Person of Interest – | Review Score – 2.5/5
Room for Doubt – | Review Score – 2.5/5
Strangers – | Review Score – 3/5
The Devil You Know – | Review Score – 3.5/5
What Does a Kidnapper Look like? – | Review Score – 2.5/5
Be the Gray Man – | Review Score – 3.5/5
Questions of Trust – | Review Score – 3.5/5
Unmasked – | Review Score – 2/5
Suspicion could have been a great show. On paper, the premise and initial set-up is actually quite intriguing. Unfortunately a bloated run-time, way too many plot contrivances and a really poor ending create a cataclysm of errors that are hard to ignore.
For spoiler purposes I’ll try not to dive too much into those but suffice to say there is some intrigue here and the overarching ideas about society, policing and climate change are welcome. But not with such bungled execution.
The plot centers on the kidnapping of a boy called Leo Newman. His mother, Katherine, is a prospective businesswoman and she fronts an important company who scramble to make sense of what’s happening. So far so good.
The police deduce that the ones responsible for the kidnapping must have been at the hotel that evening, leading them to five seemingly unconnected individuals, living out their lives in the UK.
Aadesh is a down-on-his-luck guy working with his father. Tara is a school teacher, Natalie works for a top business while Eddie’s past is erratic and seemingly lends itself to suggesting he’s the kidnapper. There’s also Sean, who’s on the run from the authorities for reasons unknown.
When a strange group infiltrate the radio waves and broadcast out a message, telling Katherine Newman to “tell the truth”, the hunt to find Leo Newman intensifies.
At the front of this search are officers Vanessa and Scott, who work together to try and incriminate one of the suspects from the UK. But are they innocent? Guilty? Or is there more going on here?
As I said before, on paper there’s a solid premise here. Even writing this synopsis out for this review I’m re-reading it and find myself really captured by this mystery thriller. Sadly, a few episodes in and this show starts to spiral into a bit of a mess.
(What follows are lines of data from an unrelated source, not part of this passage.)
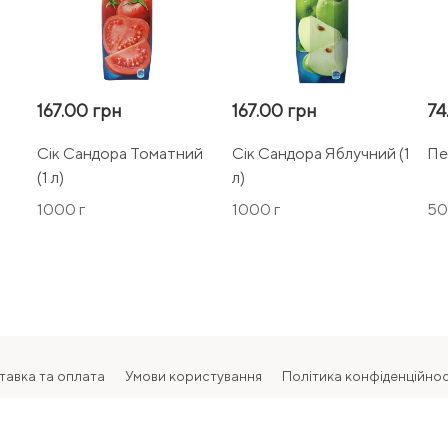
167.00 грн
167.00 грн
74
Сік Сандора Томатний
Сік Сандора Яблучний (1
Пеп
(1 л)
л)
1000 г
1000 г
50
тавка та оплата
Умови користування
Політика конфіденційнос
2026 Всі права захищені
I’m being careful with spoilers but some of the character and story decisions are baffling. There are a couple of deaths halfway through the season that help to spice things up but on reflection, feel like a clever ploy to keep you watching. If you do make it to the end, Suspicion has one of the most unsatisfying conclusions that you’ll kick yourself for sticking with this for so long.
Sometimes these shows are redeemable through a quick binge but given Apple’s drip-fed release schedule, and critics scathing this one ahead of release (with all episodes available to watch through Apple) it’s unsurprising to see such a negative reaction to it.
The visuals may be good but some of the editing in this show is questionable at best. The first few episodes are so poorly handled, whiplashing between characters and refusing to let any of these characters grow and lean into their personas. Instead, this one hits the accelerator from the word go and never lets up, eventually spinning off the track and hitting the wall.
For all of Apple’s money and star power, Suspicion joins an ever-growing list of original series on the platform that’s haunted by bad writing. The story is poorly written, poorly plotted and poorly thought out. This is one to avoid.